## Problem requirements
Going through the data below, please show each line containing the string "after".

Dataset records

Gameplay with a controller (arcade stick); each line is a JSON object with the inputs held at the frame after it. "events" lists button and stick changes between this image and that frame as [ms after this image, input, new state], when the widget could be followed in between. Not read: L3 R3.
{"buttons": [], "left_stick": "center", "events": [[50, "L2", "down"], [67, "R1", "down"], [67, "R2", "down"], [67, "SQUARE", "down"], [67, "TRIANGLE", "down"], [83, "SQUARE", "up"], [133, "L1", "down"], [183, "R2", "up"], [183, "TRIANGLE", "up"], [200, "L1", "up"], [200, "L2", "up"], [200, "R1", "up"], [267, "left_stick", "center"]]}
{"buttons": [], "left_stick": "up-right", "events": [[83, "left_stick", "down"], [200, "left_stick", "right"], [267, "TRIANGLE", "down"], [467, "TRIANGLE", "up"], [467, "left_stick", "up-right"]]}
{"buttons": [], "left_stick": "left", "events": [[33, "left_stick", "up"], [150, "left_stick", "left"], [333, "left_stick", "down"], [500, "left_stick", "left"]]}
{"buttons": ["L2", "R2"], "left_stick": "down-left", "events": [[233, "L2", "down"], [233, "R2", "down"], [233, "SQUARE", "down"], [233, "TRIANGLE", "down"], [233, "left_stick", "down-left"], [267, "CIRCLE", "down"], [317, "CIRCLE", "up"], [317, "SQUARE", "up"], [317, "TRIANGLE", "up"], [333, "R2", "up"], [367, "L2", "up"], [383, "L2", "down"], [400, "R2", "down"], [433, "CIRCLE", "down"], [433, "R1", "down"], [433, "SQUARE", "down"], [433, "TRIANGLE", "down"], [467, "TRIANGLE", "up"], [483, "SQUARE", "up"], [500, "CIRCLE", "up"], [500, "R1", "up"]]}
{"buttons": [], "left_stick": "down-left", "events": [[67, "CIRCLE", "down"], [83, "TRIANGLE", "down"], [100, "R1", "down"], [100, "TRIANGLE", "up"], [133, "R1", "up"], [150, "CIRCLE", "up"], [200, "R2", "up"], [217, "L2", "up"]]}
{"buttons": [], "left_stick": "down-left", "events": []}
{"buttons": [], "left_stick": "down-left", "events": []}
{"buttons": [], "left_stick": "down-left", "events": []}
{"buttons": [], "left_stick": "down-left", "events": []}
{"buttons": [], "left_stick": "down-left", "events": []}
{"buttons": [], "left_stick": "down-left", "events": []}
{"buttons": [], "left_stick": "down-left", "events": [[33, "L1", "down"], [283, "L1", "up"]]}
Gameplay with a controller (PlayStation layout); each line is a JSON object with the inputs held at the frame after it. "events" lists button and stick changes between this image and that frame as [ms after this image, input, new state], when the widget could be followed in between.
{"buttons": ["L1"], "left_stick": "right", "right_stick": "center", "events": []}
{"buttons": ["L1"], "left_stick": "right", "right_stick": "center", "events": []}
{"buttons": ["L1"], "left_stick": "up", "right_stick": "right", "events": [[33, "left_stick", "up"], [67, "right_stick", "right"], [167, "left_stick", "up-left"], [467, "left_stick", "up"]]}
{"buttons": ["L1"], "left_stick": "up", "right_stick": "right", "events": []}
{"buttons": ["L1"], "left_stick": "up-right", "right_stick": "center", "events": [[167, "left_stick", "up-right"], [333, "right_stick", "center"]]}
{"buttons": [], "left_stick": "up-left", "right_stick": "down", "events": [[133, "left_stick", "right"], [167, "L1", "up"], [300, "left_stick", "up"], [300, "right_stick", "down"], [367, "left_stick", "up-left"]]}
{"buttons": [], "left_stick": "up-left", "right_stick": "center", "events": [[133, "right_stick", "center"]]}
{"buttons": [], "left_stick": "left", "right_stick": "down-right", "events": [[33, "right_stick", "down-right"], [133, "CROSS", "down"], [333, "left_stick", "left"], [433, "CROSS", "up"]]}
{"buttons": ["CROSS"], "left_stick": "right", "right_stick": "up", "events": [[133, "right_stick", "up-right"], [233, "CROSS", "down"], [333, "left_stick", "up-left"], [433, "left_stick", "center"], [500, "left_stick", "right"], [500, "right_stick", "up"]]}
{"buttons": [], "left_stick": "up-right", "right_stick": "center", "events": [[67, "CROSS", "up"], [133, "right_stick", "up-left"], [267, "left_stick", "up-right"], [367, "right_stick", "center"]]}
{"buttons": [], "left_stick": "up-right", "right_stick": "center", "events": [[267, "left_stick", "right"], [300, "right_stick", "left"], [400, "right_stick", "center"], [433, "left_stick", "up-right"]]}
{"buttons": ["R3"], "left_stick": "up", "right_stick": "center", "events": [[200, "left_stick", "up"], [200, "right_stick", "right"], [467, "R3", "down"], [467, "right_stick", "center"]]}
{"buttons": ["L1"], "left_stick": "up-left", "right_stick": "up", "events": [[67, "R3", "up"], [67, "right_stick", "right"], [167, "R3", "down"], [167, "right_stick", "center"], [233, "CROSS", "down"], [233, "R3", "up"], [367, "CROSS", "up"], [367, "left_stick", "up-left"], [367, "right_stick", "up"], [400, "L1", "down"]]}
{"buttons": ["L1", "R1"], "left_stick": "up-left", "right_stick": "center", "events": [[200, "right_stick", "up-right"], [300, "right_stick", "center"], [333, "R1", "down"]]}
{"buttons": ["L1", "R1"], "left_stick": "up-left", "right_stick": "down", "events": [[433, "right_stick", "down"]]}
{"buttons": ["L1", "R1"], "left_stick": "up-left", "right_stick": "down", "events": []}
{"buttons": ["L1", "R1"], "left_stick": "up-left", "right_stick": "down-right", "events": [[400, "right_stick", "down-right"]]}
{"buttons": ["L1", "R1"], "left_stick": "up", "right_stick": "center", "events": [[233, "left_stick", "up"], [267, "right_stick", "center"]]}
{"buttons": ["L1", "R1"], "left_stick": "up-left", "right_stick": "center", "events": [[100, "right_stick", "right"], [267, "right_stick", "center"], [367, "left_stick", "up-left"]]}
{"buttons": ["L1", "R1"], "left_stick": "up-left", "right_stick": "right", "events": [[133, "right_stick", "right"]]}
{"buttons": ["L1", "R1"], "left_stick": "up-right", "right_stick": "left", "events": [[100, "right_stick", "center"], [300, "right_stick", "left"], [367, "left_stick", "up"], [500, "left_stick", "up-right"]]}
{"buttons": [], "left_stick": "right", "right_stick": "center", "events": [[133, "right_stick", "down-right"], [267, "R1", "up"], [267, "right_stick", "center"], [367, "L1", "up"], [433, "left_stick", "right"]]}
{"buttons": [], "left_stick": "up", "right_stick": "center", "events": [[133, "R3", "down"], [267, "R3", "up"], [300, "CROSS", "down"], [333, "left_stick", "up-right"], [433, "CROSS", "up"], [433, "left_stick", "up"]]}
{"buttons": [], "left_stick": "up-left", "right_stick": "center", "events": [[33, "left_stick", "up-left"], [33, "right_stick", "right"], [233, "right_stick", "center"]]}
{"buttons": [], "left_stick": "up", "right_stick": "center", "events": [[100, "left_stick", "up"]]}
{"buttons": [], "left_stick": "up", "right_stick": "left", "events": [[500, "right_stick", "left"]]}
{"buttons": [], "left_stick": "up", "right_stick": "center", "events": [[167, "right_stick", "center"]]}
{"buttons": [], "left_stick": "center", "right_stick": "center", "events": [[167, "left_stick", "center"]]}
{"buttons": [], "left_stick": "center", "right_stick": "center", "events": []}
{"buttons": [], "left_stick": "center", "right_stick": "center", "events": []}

## Your response
Gameplay with a controller (arcade stick); each line is a JSON object with the inputs held at the frame after it. "events" lists button and stick changes between this image and that frame as [ms after this image, input, new state], when the widget could be followed in between. Not read: L3 R3.
Gameplay with a controller (PlayStation layout); each line is a JSON object with the inputs held at the frame after it. "events" lists button and stick changes between this image and that frame as [ms after this image, input, new state], when the widget could be followed in between.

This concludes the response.